Сын молчит, надувая губы, и складывает руки на груди. Демонстративно отворачивается к окну и вставляет в уши наушники, давая понять, что здесь мне не рады. В чем-то он стремительно повзрослел — научился наказывать равнодушием, но скрывать свои эмоции ему пока не под силу. Я кивком голову прошу папу оставить нас наедине и, усевшись на подлокотник кресла, стоящего перед Семой, не свожу глаз с ребенка. Пять минут, десять, пятнадцать… У меня затекают ноги, но я не спешу вставать, продолжая и дальше сверлить его глазами. Раньше все было проще. Достаточно было одного доброго слова и он забывал обо всем на свете, вовлекая тебя в игру или заставляя в сотый раз смотреть с ним один и тот же мультик. Не было льда во взгляде, обиды в голосе…
— Может, уже поговорим? — подцепив тоненький проводок пальцем, достаю наушник, игнорируя недовольный блеск его глаз. — Нельзя же и дальше меня избегать.
— Это еще почему? Разве ты сам так не делал?
— Делал. И сожалею об этом больше всего на свете. Я тебя подвел, сын. Не раз и даже не два. Все эти семь лет я думал только о себе. Считал, что денег и редких встреч достаточно. Я виноват перед тобой. И сам себя за это корю. Дай мне шанс все исправить, наверстать все то, что я успел упустить. И я обещаю, что ты никогда об этом не пожалеешь.
— Ты всегда обещаешь. Но никогда не делаешь…
— Сем…
— Больше не жди меня у школы. Надо мной уже друзья смеются, — вставая, отрезает, застегивая олимпийку, быстро прячет в карман смартфон и бредет к дверям. — Я тебе больше не верю.
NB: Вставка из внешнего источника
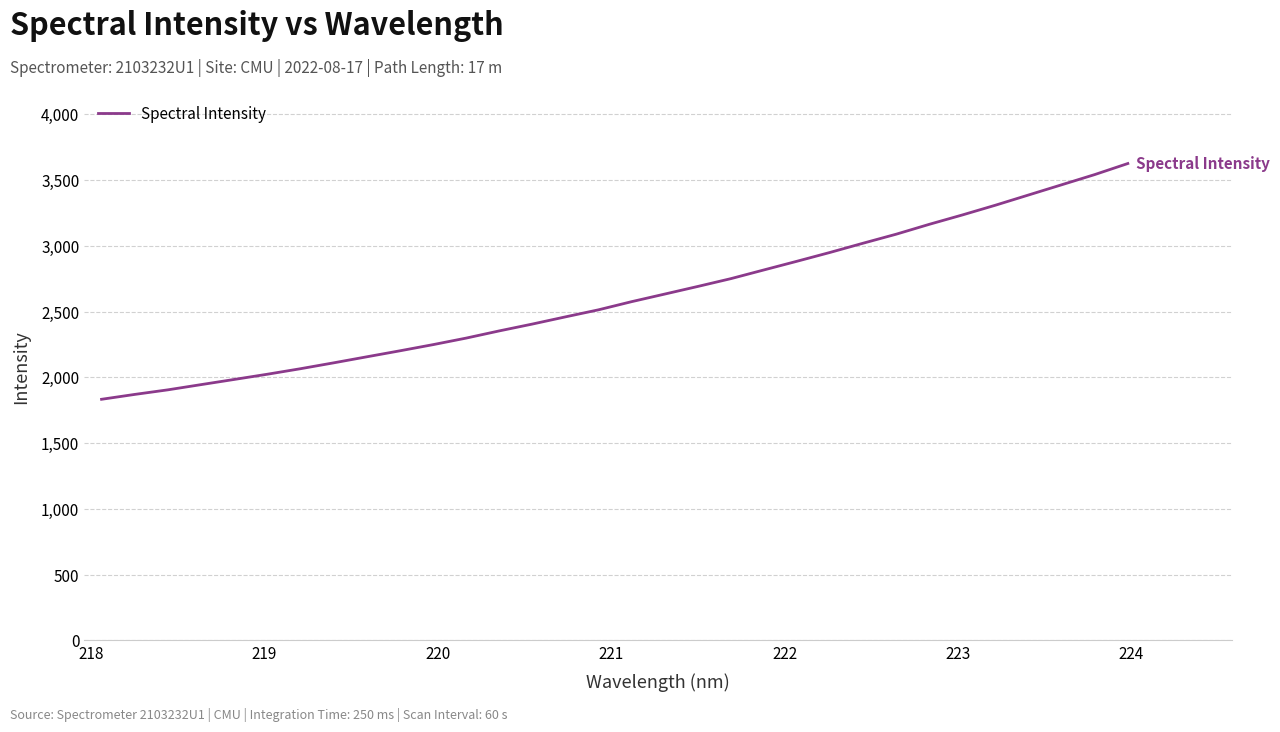

What is the smallest value displayed?

1833.2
— Так, дай шанс мне тебя переубедить! Прости и перестань игнорировать, — иду следом, наблюдая, как он быстро натягивает кроссовки, даже не потрудившись завязать шнурки.
Щелкнув дверным замком, сын натягивает шапку, и выходит в подъезд.
— Семен, — желаю, чтобы он перестал гипнотизировать взглядом двери лифта и все же обернулся, но парень все так же молчаливо скрывается в кабинке, не позволяя мне пробить его броню.
— Что ты делаешь? — переступая через сваленные в кучу мешки со шпаклевкой, огромные банки с краской и уложенные ровными стопками коробки с напольной плиткой, Антон недоверчиво обводит взглядом помещение, брезгливо отряхивая пыль с ладоней. Я спускаюсь со стремянки, вытираю руки об изрядно испачканную футболку и довольно разглядываю стену, где еще несколько дней назад красовалось цветочное панно. Мебель вынесена в подсобку, холодильники накрыты плотной пленкой, а бригада рабочих уже вовсю занимается отделкой барной зоны.
— Крашу, — я горжусь проделанной работой и только сейчас понимаю Риту, каждый раз испытывающую восторг, любуясь своим шедевром. От меня не требовалось изобразить лес и вазу с фруктами, но в покраске стены в нежный голубой цвет, я превзошел самого себя. — Красиво, неправда ли?